Paul was of course enculturating them to more specifically Jewish entailments, although the two were not at all entirely distinct. Paul was "grounding his communities in a Jewish matrix of meaning" (35). On the whole, "the sacrificial metaphors he uses are intended to underscore the invitation to the Gentiles to become part of the people of the Jewish God, YHWH" (36).
2. The metaphors of sacrifice in Philippians, Patterson argues, had the greater degree of overlap between the Jewish and Greco-Roman frames of reference. In Philippians, the shelamim or thank offerings of Judaism overlapped significantly with the predominant nature of Greco-Roman sacrifices as commensal in nature. That is, Greco-Roman sacrifices provided an opportunity for celebration and feasting with the god in question.
Patterson spends several pages exploring the general functions of sacrifice in the Greco-Roman world, which she effectively divides into two categories: commensal sacrifices and covenant sacrifices, the first of which was by far the most common. She also notes the critique of sacrifice that existed in the Greco-Roman world.
In the commensal sacrifice, a portion of the meat is offered to the god, followed by a communal meal filled with merriment and joy. Thus, "Greek sacrifices had mainly to do with cuisine" (57), and some descriptions of Greek sacrifice almost sound like recipes. In such celebrations, "the boundary between human beings and the gods seems to disappear" (38). The god joins the celebration.
Less commonly, what some call "covenantal" sacrifices have to do with moments where a covenant is either made or broken. In such cases, the violence of sacrifice is highlighted, an element missing from the commensal sacrifice. "The consequence of a broken oath are shame and violent death for the perpetrator, and these consequences radiate out from him to all his family" (42), Patterson notes of what would happen to a person who might break covenant with Zeus in The Iliad.
Some have of course seen parallels in some Greek critiques of sacrifice to Paul's sacrificial language. Yet even a philosopher like Epicurus, who did not believe that the Greek gods were real, saw sacrifices as central to civic and public life. One of Patterson's central claims in this book is that "Paul's use of cultic metaphors relies upon the power of the practice, not upon its denigration" (43). "Paul was using metaphors of sacrifice at the same time that he participated in the cult itself" (48).

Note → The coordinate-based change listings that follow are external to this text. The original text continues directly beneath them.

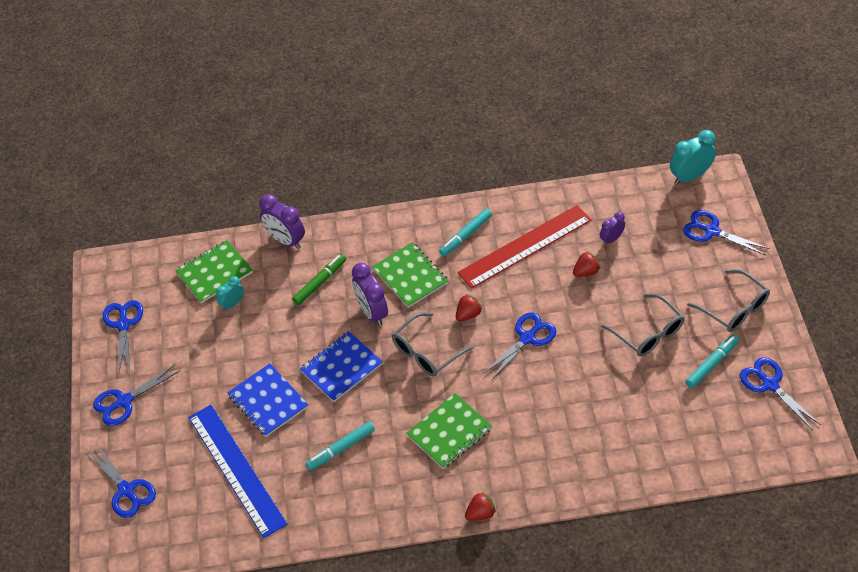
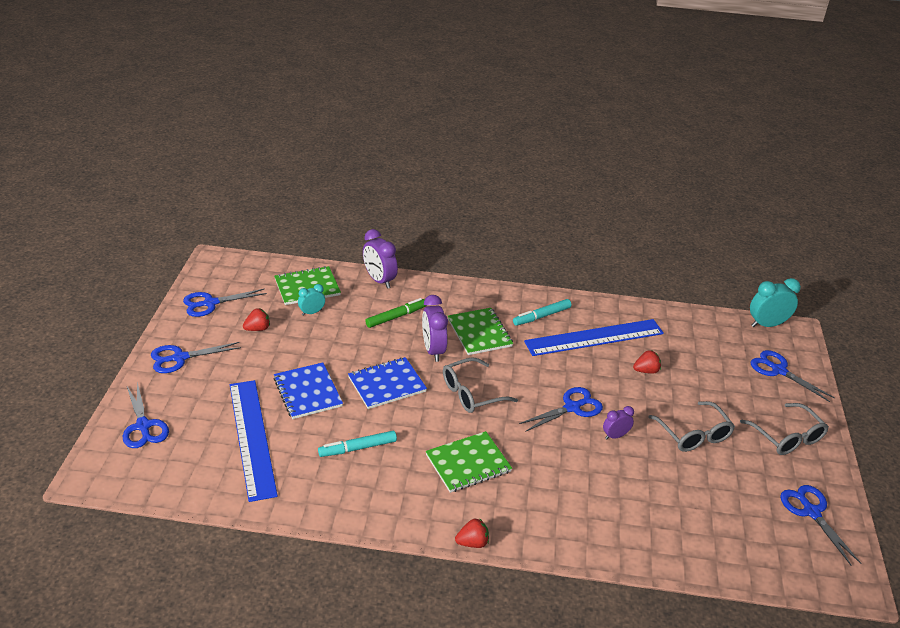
camera: 10 degrees right, 15 degrees down
(123, 325) = (210, 303): blue scissors -> blue scissors turned 120 degrees counterclockwise
(468, 314) = (522, 375): red strawberry -> red strawberry (258, 329)
(525, 246) = (594, 338): red ruler -> blue ruler
(611, 239) = (678, 352): purple clock -> purple clock (615, 436)
(711, 364) = (753, 477): turquoise marker -> none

4. Next she turns to the Jewish sacrificial system. Patterson argues that while the whole burnt offering of the Jewish system has pride of place in the thinking of the priestly layer of the Jewish Scriptures, the shelamim reflected a much more "customary form of sacrifice in actual practice, the offering most frequently experienced by Jews" (47). Another central thesis of the book is that "when Paul refers to sacrifice in Philippians, without any qualifier, it is my contention that his repeated language of rejoicing suggests that he has the shelamim in mind" (47).
Some of the entailments of sacrifices of thanksgiving were festive joy and celebration. They reflected the whole-hearted dedication of the offerer and an intimate relationship with God and one's community. There was often a fragrance associated with them. These entailments "communicate metaphorically across a wide spectrum of ancient cultic experience" (53) and thus made thank-offerings an effective image for Paul to use with the Philippians.
5. The chapter ends with a discussion of the entailments of the more specifically Jewish sacrifice made at Passover. At its root, the sacrifice was probably apotropaic in nature, used to avert evil forces (56). In that sense it has some of the nature of a covenant sacrifice. It thus reinforces the dangers of breaking the covenant and binds together the people of Israel as a unified whole (57). Although the rite may have originally taken place in and around people's homes, at the time of Paul it took place in the Temple courts.
In that sense, there may be a stronger connection than might at first appear between the Passover metaphor of 1 Corinthians 5 and Paul's claim that the Corinthians are a temple of the Lord. The joining of Passover with the Feast of Unleavened Bread suggests an entailment of purity concern connected with the Passover metaphor. Other entailments of the Passover metaphor are those of liberation and of return to faithfulness.